> **Rows**
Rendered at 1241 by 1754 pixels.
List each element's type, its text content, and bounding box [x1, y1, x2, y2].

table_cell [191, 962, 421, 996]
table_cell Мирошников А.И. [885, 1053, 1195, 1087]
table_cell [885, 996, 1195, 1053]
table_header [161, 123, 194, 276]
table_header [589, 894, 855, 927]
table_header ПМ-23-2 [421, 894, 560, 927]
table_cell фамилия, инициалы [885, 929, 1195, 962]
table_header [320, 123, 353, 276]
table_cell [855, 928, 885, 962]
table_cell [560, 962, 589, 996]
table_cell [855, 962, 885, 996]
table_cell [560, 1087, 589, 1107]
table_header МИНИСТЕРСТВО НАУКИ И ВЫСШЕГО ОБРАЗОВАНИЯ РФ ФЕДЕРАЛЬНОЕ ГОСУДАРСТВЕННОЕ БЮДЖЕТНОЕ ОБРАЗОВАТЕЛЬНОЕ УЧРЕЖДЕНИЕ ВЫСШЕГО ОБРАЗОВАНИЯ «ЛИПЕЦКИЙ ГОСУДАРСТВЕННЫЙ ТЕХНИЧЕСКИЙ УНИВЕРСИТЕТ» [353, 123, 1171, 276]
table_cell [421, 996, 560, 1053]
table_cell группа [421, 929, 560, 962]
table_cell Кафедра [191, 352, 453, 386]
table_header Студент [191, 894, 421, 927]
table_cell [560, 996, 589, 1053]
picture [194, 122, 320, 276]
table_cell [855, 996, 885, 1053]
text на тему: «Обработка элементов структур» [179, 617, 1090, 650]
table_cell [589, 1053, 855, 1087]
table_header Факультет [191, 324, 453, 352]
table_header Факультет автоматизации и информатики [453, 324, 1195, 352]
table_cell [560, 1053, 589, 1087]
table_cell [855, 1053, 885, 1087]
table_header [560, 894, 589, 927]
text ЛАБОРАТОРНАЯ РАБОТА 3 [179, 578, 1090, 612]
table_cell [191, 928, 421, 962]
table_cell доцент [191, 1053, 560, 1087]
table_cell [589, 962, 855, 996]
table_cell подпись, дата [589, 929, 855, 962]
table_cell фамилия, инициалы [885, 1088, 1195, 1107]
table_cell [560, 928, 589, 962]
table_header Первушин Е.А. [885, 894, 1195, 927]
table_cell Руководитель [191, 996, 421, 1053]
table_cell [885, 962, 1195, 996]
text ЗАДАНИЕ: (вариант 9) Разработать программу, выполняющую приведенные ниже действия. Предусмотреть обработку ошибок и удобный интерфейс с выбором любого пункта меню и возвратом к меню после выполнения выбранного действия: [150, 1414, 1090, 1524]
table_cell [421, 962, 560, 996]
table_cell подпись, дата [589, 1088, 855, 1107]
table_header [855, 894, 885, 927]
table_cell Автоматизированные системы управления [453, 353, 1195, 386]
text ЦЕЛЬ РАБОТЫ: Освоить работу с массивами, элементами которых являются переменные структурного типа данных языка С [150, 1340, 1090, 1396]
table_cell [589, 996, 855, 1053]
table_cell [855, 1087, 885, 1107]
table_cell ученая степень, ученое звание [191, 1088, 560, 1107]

> **What you are asked to do**
Copy the item above line for line, leaving every character unchanged.

> **Solution to this problem**
Rendered at 1241 by 1754 pixels.
List each element's type, its text content, and bounding box [x1, y1, x2, y2].

table_cell [191, 962, 421, 996]
table_cell Мирошников А.И. [885, 1053, 1195, 1087]
table_cell [885, 996, 1195, 1053]
table_header [161, 123, 194, 276]
table_header [589, 894, 855, 927]
table_header ПМ-23-2 [421, 894, 560, 927]
table_cell фамилия, инициалы [885, 929, 1195, 962]
table_header [320, 123, 353, 276]
table_cell [855, 928, 885, 962]
table_cell [560, 962, 589, 996]
table_cell [855, 962, 885, 996]
table_cell [560, 1087, 589, 1107]
table_header МИНИСТЕРСТВО НАУКИ И ВЫСШЕГО ОБРАЗОВАНИЯ РФ ФЕДЕРАЛЬНОЕ ГОСУДАРСТВЕННОЕ БЮДЖЕТНОЕ ОБРАЗОВАТЕЛЬНОЕ УЧРЕЖДЕНИЕ ВЫСШЕГО ОБРАЗОВАНИЯ «ЛИПЕЦКИЙ ГОСУДАРСТВЕННЫЙ ТЕХНИЧЕСКИЙ УНИВЕРСИТЕТ» [353, 123, 1171, 276]
table_cell [421, 996, 560, 1053]
table_cell группа [421, 929, 560, 962]
table_cell Кафедра [191, 352, 453, 386]
table_header Студент [191, 894, 421, 927]
table_cell [560, 996, 589, 1053]
picture [194, 122, 320, 276]
table_cell [855, 996, 885, 1053]
text на тему: «Обработка элементов структур» [179, 617, 1090, 650]
table_cell [589, 1053, 855, 1087]
table_header Факультет [191, 324, 453, 352]
table_header Факультет автоматизации и информатики [453, 324, 1195, 352]
table_cell [560, 1053, 589, 1087]
table_cell [855, 1053, 885, 1087]
table_header [560, 894, 589, 927]
text ЛАБОРАТОРНАЯ РАБОТА 3 [179, 578, 1090, 612]
table_cell [191, 928, 421, 962]
table_cell доцент [191, 1053, 560, 1087]
table_cell [589, 962, 855, 996]
table_cell подпись, дата [589, 929, 855, 962]
table_cell фамилия, инициалы [885, 1088, 1195, 1107]
table_cell [560, 928, 589, 962]
table_header Первушин Е.А. [885, 894, 1195, 927]
table_cell Руководитель [191, 996, 421, 1053]
table_cell [885, 962, 1195, 996]
text ЗАДАНИЕ: (вариант 9) Разработать программу, выполняющую приведенные ниже действия. Предусмотреть обработку ошибок и удобный интерфейс с выбором любого пункта меню и возвратом к меню после выполнения выбранного действия: [150, 1414, 1090, 1524]
table_cell [421, 962, 560, 996]
table_cell подпись, дата [589, 1088, 855, 1107]
table_header [855, 894, 885, 927]
table_cell Автоматизированные системы управления [453, 353, 1195, 386]
text ЦЕЛЬ РАБОТЫ: Освоить работу с массивами, элементами которых являются переменные структурного типа данных языка С [150, 1340, 1090, 1396]
table_cell [589, 996, 855, 1053]
table_cell [855, 1087, 885, 1107]
table_cell ученая степень, ученое звание [191, 1088, 560, 1107]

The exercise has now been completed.